Rocket first formed in 2021, convening in an unmarked 8’ x 11’ practice space in Los Angeles, California. You wouldn’t know it walking past, but inside was the beginning of something special. The four members of the band, Alithea Tuttle (Bass, Vocals), Baron Rinzler (Guitar), Cooper Ladomade (Drums) and Desi Scaglione (Guitar) have all known each other for a very long time, a few attending preschool together, and the full quartet connecting during highschool. Having all grown up in Los Angeles, they were exposed to the city’s musical influences at a very young age, attending shows, frequenting record stores, and slowly becoming embedded in the sprawling DIY scene. 

Before there was Rocket there was Desi and Alithea writing music in their room to pass the time during the lockdown of 2020. A large handful of demos were written with a huge sound in mind, but only so much noise could be made in a one bedroom apartment. It was only logical that they’d soon enlist Cooper and Baron to join those early writing sessions, and officially form the band. “We spend pretty much every day together, so being in a band wasn’t even a question,” they explain. The group scraped together what money they had and rented the cheapest lockout space they could find, rehearsing religiously for months until their first show.

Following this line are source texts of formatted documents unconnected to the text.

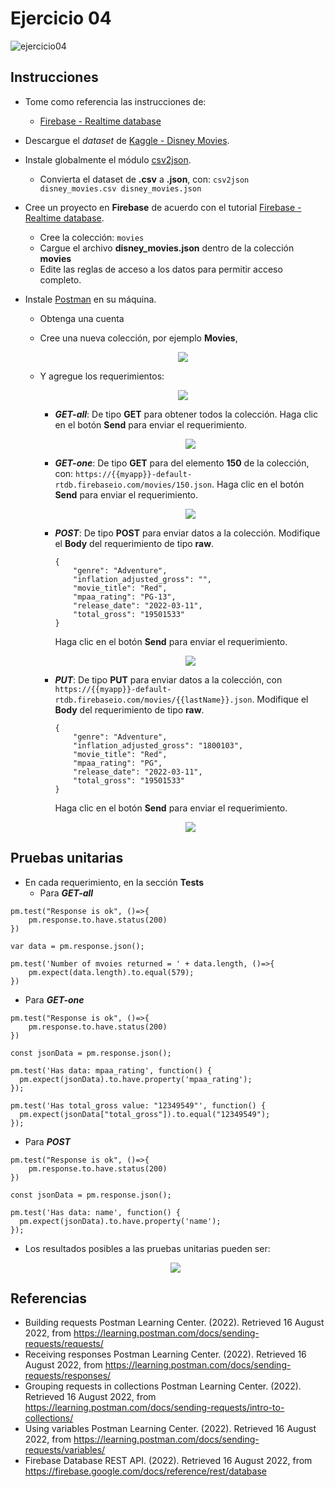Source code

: # Ejercicio 04

![ejercicio04](imagenes/ejercicio04.png)


## Instrucciones

* Tome como referencia las instrucciones de:

  + [Firebase - Realtime database](https://dawfiec.github.io/DAWM-2022/tutoriales/firebase_realtime_database.html)

* Descargue el _dataset_ de [Kaggle - Disney Movies](https://www.kaggle.com/datasets/prateekmaj21/disney-movies).
* Instale globalmente el módulo [csv2json](https://www.npmjs.com/package/csv2json).
  + Convierta el dataset de **.csv** a **.json**, con: `csv2json disney_movies.csv disney_movies.json`
* Cree un proyecto en **Firebase** de acuerdo con el tutorial [Firebase - Realtime database](https://dawfiec.github.io/DAWM-2022/tutoriales/firebase_realtime_database.html).
  + Cree la colección: `movies`
  + Cargue el archivo **disney_movies.json** dentro de la colección **movies**
  + Edite las reglas de acceso a los datos para permitir acceso completo.
* Instale [Postman](https://learning.postman.com/docs/getting-started/installation-and-updates/) en su máquina.
  + Obtenga una cuenta
  + Cree una nueva colección, por ejemplo **Movies**,
    <p align="center">  
      <img src="imagenes/collection.png">
    </p>


  + Y agregue los requerimientos:
    <p align="center"> 
      <img src="imagenes/request.png">
    </p>

    - _**GET-all**_: De tipo **GET** para obtener todos la colección. Haga clic en el botón **Send** para enviar el requerimiento.
      <p align="center">  
        <img src="imagenes/GET-all.png">
      </p>

    - _**GET-one**_: De tipo **GET** para del elemento **150** de la colección, con: `https://{{myapp}}-default-rtdb.firebaseio.com/movies/150.json`. Haga clic en el botón **Send** para enviar el requerimiento.
      <p align="center">  
        <img src="imagenes/GET-one.png">
      </p>

    - _**POST**_: De tipo **POST** para enviar datos a la colección. Modifique el **Body** del requerimiento de tipo **raw**. 
      ```
      {
          "genre": "Adventure",
          "inflation_adjusted_gross": "",
          "movie_title": "Red",
          "mpaa_rating": "PG-13",
          "release_date": "2022-03-11",
          "total_gross": "19501533"
      }
      ```

      Haga clic en el botón **Send** para enviar el requerimiento.
      <p align="center">  
        <img src="imagenes/POST.png">
      </p>

    - _**PUT**_: De tipo **PUT** para enviar datos a la colección, con `https://{{myapp}}-default-rtdb.firebaseio.com/movies/{{lastName}}.json`.  Modifique el **Body** del requerimiento de tipo **raw**. 
      ```
      {
          "genre": "Adventure",
          "inflation_adjusted_gross": "1800103",
          "movie_title": "Red",
          "mpaa_rating": "PG",
          "release_date": "2022-03-11",
          "total_gross": "19501533"
      }
      ```

      Haga clic en el botón **Send** para enviar el requerimiento.
      <p align="center">  
        <img src="imagenes/PUT.png">
      </p>


## Pruebas unitarias

* En cada requerimiento, en la sección **Tests**
  + Para _**GET-all**_ 
```
pm.test("Response is ok", ()=>{
    pm.response.to.have.status(200)
})

var data = pm.response.json();

pm.test('Number of mvoies returned = ' + data.length, ()=>{
    pm.expect(data.length).to.equal(579);
})
```

  + Para _**GET-one**_ 
```
pm.test("Response is ok", ()=>{
    pm.response.to.have.status(200)
})

const jsonData = pm.response.json();

pm.test('Has data: mpaa_rating', function() {
  pm.expect(jsonData).to.have.property('mpaa_rating');
});

pm.test('Has total_gross value: "12349549"', function() {
  pm.expect(jsonData["total_gross"]).to.equal("12349549");
});
```

  + Para _**POST**_ 
```
pm.test("Response is ok", ()=>{
    pm.response.to.have.status(200)
})

const jsonData = pm.response.json();

pm.test('Has data: name', function() {
  pm.expect(jsonData).to.have.property('name');
});
```


* Los resultados posibles a las pruebas unitarias pueden ser:
  <p align="center">  
    <img src="imagenes/GET-all-TEST.png">
  </p>





## Referencias 

* Building requests Postman Learning Center. (2022). Retrieved 16 August 2022, from https://learning.postman.com/docs/sending-requests/requests/
* Receiving responses Postman Learning Center. (2022). Retrieved 16 August 2022, from https://learning.postman.com/docs/sending-requests/responses/
* Grouping requests in collections Postman Learning Center. (2022). Retrieved 16 August 2022, from https://learning.postman.com/docs/sending-requests/intro-to-collections/
* Using variables Postman Learning Center. (2022). Retrieved 16 August 2022, from https://learning.postman.com/docs/sending-requests/variables/
* Firebase Database REST API. (2022). Retrieved 16 August 2022, from https://firebase.google.com/docs/reference/rest/database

That show was an outstanding success, and quickly led to shows opening for Bar Italia, Pretty Sick, Hello Mary and more. Then it was time to settle in and start the recording process for what would become their first EP. Having moved out of their shoebox lockout and into Cooper’s parents back house, the group finally had the space they needed to create the sound they wanted. In an incredibly fortunate series of events, they came into possession of a 1970’s Yamaha PM-1000 recording console that was donated to their elementary school. With their “new” gear, the band began the process of self-recording, producing and engineering the songs they’d been writing. “We really try to not overthink things and be something we’re not,” they explain, “this EP is born out of trying to be as true to ourselves as possible.”

Opener “On Your Heels” encapsulates their sound, pitting jagged guitars against intoxicating vocal melodies, the stripped back verses building tension to the euphoric chorus before breaking down into hardcore-indebted riffs. “Portrait Show” takes their loud/quiet dynamics and perfects the approach, a la Sonic Youth and Dinosaur Jr. updated for Gen Z. The song “focuses on different versions of myself,” shares Alithea, “while songs like “Normal to Me” and “On Your Heels” have more of an emphasis on the different versions of people that they show you.”

Versions of You is a time capsule, a document of the turbulent transition from one’s late teens into their early twenties during one of the most uncertain times to be alive. Despite their youth, there’s a confidence and strength of vision across these 7 songs that is rare to find in a debut. Just listen to the roar of the My Bloody Valentine guitars on “Sugarcoated,” a song they explain “feels nostalgic to us, like it’s always existed.” A friendship like theirs is one in a million, but a chemistry that yields music like this is something you hold onto, and Rocket are just getting started.